## What to produce
Copy out each line of the entries below in which the string "macros" appears.

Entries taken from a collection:
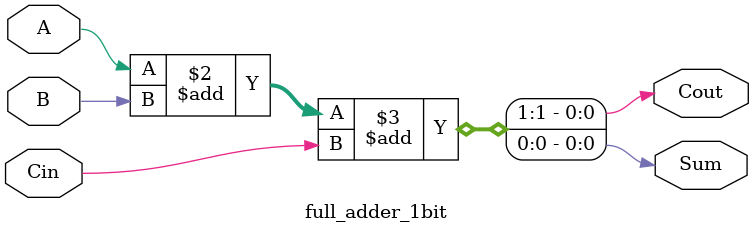
<source format=v>
module full_adder_1bit (
    input A, B, Cin,
    output reg Sum, Cout
);

always @(*) begin
    {Cout, Sum} = A + B + Cin;  
end

endmodule

</source>
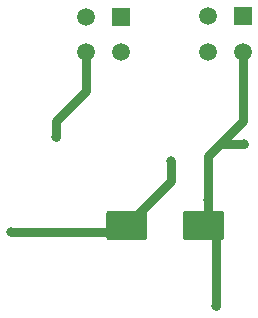
<source format=gbr>
%TF.GenerationSoftware,KiCad,Pcbnew,(5.1.6)-1*%
%TF.CreationDate,2020-11-25T11:58:53+11:00*%
%TF.ProjectId,JETT Station Select Placard PCB V1,4a455454-2053-4746-9174-696f6e205365,rev?*%
%TF.SameCoordinates,Original*%
%TF.FileFunction,Copper,L2,Bot*%
%TF.FilePolarity,Positive*%
%FSLAX46Y46*%
G04 Gerber Fmt 4.6, Leading zero omitted, Abs format (unit mm)*
G04 Created by KiCad (PCBNEW (5.1.6)-1) date 2020-11-25 11:58:53*
%MOMM*%
%LPD*%
G01*
G04 APERTURE LIST*
%TA.AperFunction,ComponentPad*%
%ADD10C,1.520000*%
%TD*%
%TA.AperFunction,ComponentPad*%
%ADD11R,1.520000X1.520000*%
%TD*%
%TA.AperFunction,ViaPad*%
%ADD12C,0.800000*%
%TD*%
%TA.AperFunction,Conductor*%
%ADD13C,0.750000*%
%TD*%
G04 APERTURE END LIST*
D10*
%TO.P,J2,4*%
%TO.N,Net-(C1-Pad2)*%
X141068801Y-87884000D03*
%TO.P,J2,3*%
%TO.N,Net-(D8-Pad2)*%
X144068800Y-87884000D03*
%TO.P,J2,2*%
%TO.N,Net-(C1-Pad1)*%
X141068801Y-84884001D03*
D11*
%TO.P,J2,1*%
%TO.N,Net-(J1-Pad2)*%
X144068800Y-84884001D03*
%TD*%
D10*
%TO.P,J1,4*%
%TO.N,Net-(D1-Pad4)*%
X151381201Y-87835999D03*
%TO.P,J1,3*%
%TO.N,Net-(C1-Pad2)*%
X154381200Y-87835999D03*
%TO.P,J1,2*%
%TO.N,Net-(J1-Pad2)*%
X151381201Y-84836000D03*
D11*
%TO.P,J1,1*%
%TO.N,Net-(C1-Pad1)*%
X154381200Y-84836000D03*
%TD*%
%TO.P,C1,2*%
%TO.N,Net-(C1-Pad2)*%
%TA.AperFunction,SMDPad,CuDef*%
G36*
G01*
X149276000Y-103565200D02*
X149276000Y-101565200D01*
G75*
G02*
X149526000Y-101315200I250000J0D01*
G01*
X152526000Y-101315200D01*
G75*
G02*
X152776000Y-101565200I0J-250000D01*
G01*
X152776000Y-103565200D01*
G75*
G02*
X152526000Y-103815200I-250000J0D01*
G01*
X149526000Y-103815200D01*
G75*
G02*
X149276000Y-103565200I0J250000D01*
G01*
G37*
%TD.AperFunction*%
%TO.P,C1,1*%
%TO.N,Net-(C1-Pad1)*%
%TA.AperFunction,SMDPad,CuDef*%
G36*
G01*
X142776000Y-103565200D02*
X142776000Y-101565200D01*
G75*
G02*
X143026000Y-101315200I250000J0D01*
G01*
X146026000Y-101315200D01*
G75*
G02*
X146276000Y-101565200I0J-250000D01*
G01*
X146276000Y-103565200D01*
G75*
G02*
X146026000Y-103815200I-250000J0D01*
G01*
X143026000Y-103815200D01*
G75*
G02*
X142776000Y-103565200I0J250000D01*
G01*
G37*
%TD.AperFunction*%
%TD*%
D12*
%TO.N,Net-(C1-Pad2)*%
X152061799Y-109355001D03*
X151420800Y-100366800D03*
X154472499Y-95646099D03*
X138539401Y-95105401D03*
%TO.N,Net-(C1-Pad1)*%
X134710000Y-103135600D03*
X148293401Y-97121399D03*
%TD*%
D13*
%TO.N,Net-(C1-Pad2)*%
X152061799Y-103600999D02*
X151026000Y-102565200D01*
X152061799Y-109355001D02*
X152061799Y-103600999D01*
X151420800Y-102170400D02*
X151026000Y-102565200D01*
X151420800Y-100366800D02*
X151420800Y-102170400D01*
X154381200Y-93705398D02*
X154381200Y-87835999D01*
X151420800Y-100366800D02*
X151420800Y-96665798D01*
X152440499Y-95646099D02*
X154472499Y-95646099D01*
X152440499Y-95646099D02*
X154381200Y-93705398D01*
X151420800Y-96665798D02*
X152440499Y-95646099D01*
X154472499Y-95646099D02*
X154472499Y-95646099D01*
X138539401Y-95105401D02*
X138539401Y-93728359D01*
X141068801Y-91198959D02*
X141068801Y-87884000D01*
X138539401Y-93728359D02*
X141068801Y-91198959D01*
%TO.N,Net-(C1-Pad1)*%
X143955600Y-103135600D02*
X144526000Y-102565200D01*
X134710000Y-103135600D02*
X143955600Y-103135600D01*
X148293401Y-98797799D02*
X144526000Y-102565200D01*
X148293401Y-97121399D02*
X148293401Y-98797799D01*
%TD*%
M02*

</source>
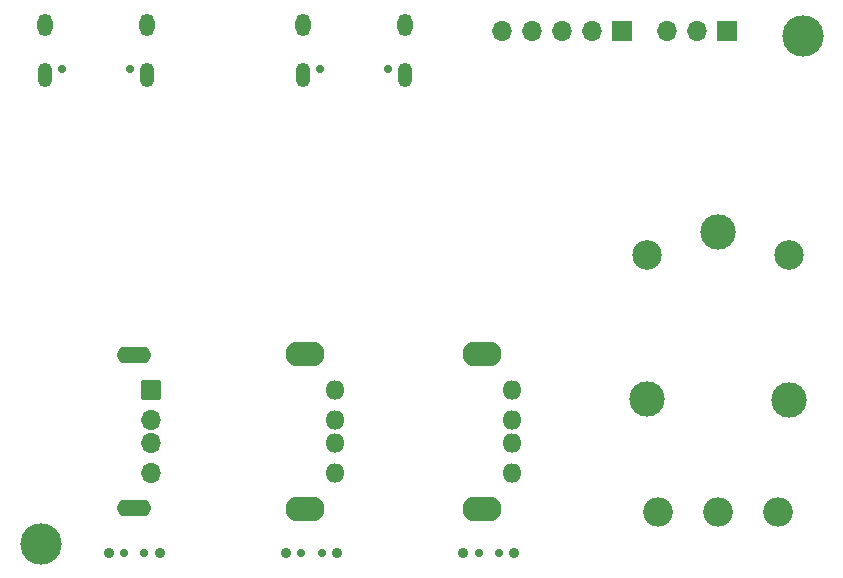
<source format=gbs>
G04 #@! TF.GenerationSoftware,KiCad,Pcbnew,8.0.2*
G04 #@! TF.CreationDate,2024-05-22T22:05:32+08:00*
G04 #@! TF.ProjectId,pppc_usb_hub,70707063-5f75-4736-925f-6875622e6b69,rev?*
G04 #@! TF.SameCoordinates,Original*
G04 #@! TF.FileFunction,Soldermask,Bot*
G04 #@! TF.FilePolarity,Negative*
%FSLAX46Y46*%
G04 Gerber Fmt 4.6, Leading zero omitted, Abs format (unit mm)*
G04 Created by KiCad (PCBNEW 8.0.2) date 2024-05-22 22:05:32*
%MOMM*%
%LPD*%
G01*
G04 APERTURE LIST*
G04 Aperture macros list*
%AMRoundRect*
0 Rectangle with rounded corners*
0 $1 Rounding radius*
0 $2 $3 $4 $5 $6 $7 $8 $9 X,Y pos of 4 corners*
0 Add a 4 corners polygon primitive as box body*
4,1,4,$2,$3,$4,$5,$6,$7,$8,$9,$2,$3,0*
0 Add four circle primitives for the rounded corners*
1,1,$1+$1,$2,$3*
1,1,$1+$1,$4,$5*
1,1,$1+$1,$6,$7*
1,1,$1+$1,$8,$9*
0 Add four rect primitives between the rounded corners*
20,1,$1+$1,$2,$3,$4,$5,0*
20,1,$1+$1,$4,$5,$6,$7,0*
20,1,$1+$1,$6,$7,$8,$9,0*
20,1,$1+$1,$8,$9,$2,$3,0*%
G04 Aperture macros list end*
%ADD10C,0.900000*%
%ADD11C,0.700000*%
%ADD12R,1.700000X1.700000*%
%ADD13O,1.700000X1.700000*%
%ADD14C,3.000000*%
%ADD15C,2.500000*%
%ADD16O,1.625600X1.625600*%
%ADD17O,3.301600X2.101600*%
%ADD18RoundRect,0.050000X0.800000X-0.800000X0.800000X0.800000X-0.800000X0.800000X-0.800000X-0.800000X0*%
%ADD19O,2.900000X1.400000*%
%ADD20O,1.200000X2.100000*%
%ADD21O,1.300000X1.900000*%
%ADD22O,2.501600X2.501600*%
%ADD23C,3.500000*%
G04 APERTURE END LIST*
D10*
X117774100Y-103900000D03*
D11*
X119074100Y-103900000D03*
X120774100Y-103900000D03*
D10*
X122074100Y-103900000D03*
D12*
X131180000Y-59700000D03*
D13*
X128640000Y-59700000D03*
X126100000Y-59700000D03*
X123560000Y-59700000D03*
X121020000Y-59700000D03*
D14*
X139370000Y-76748012D03*
D15*
X133320000Y-78698012D03*
D14*
X133320000Y-90898012D03*
X145370000Y-90948012D03*
D15*
X145320000Y-78698012D03*
D12*
X140080000Y-59700000D03*
D13*
X137540000Y-59700000D03*
X135000000Y-59700000D03*
D10*
X87774100Y-103900000D03*
D11*
X89074100Y-103900000D03*
X90774100Y-103900000D03*
D10*
X92074100Y-103900000D03*
X102774100Y-103900000D03*
D11*
X104074100Y-103900000D03*
X105774100Y-103900000D03*
D10*
X107074100Y-103900000D03*
D16*
X121874000Y-90100000D03*
X121874000Y-92599300D03*
X121874000Y-94600900D03*
X121874000Y-97100200D03*
D17*
X119373800Y-87030100D03*
X119373800Y-100170100D03*
D16*
X106874000Y-90100000D03*
X106874000Y-92599300D03*
X106874000Y-94600900D03*
X106874000Y-97100200D03*
D17*
X104373800Y-87030100D03*
X104373800Y-100170100D03*
D18*
X91374000Y-90100100D03*
D13*
X91374000Y-92600200D03*
X91374000Y-94600200D03*
X91374000Y-97100100D03*
D19*
X89873800Y-87150200D03*
X89873800Y-100050000D03*
D11*
X89589900Y-62893400D03*
X83809900Y-62893400D03*
D20*
X91025000Y-63413600D03*
D21*
X91025000Y-59213500D03*
D20*
X82375000Y-63413600D03*
D21*
X82375000Y-59213500D03*
D22*
X134290000Y-100450000D03*
X139370000Y-100450000D03*
X144450000Y-100450000D03*
D11*
X111389900Y-62893400D03*
X105609900Y-62893400D03*
D20*
X112825000Y-63413600D03*
D21*
X112825000Y-59213500D03*
D20*
X104175000Y-63413600D03*
D21*
X104175000Y-59213500D03*
D23*
X82000000Y-103100000D03*
X146500000Y-60100000D03*
M02*

</source>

## Response box
G04 Aperture macros list*
G04 Aperture macros list end*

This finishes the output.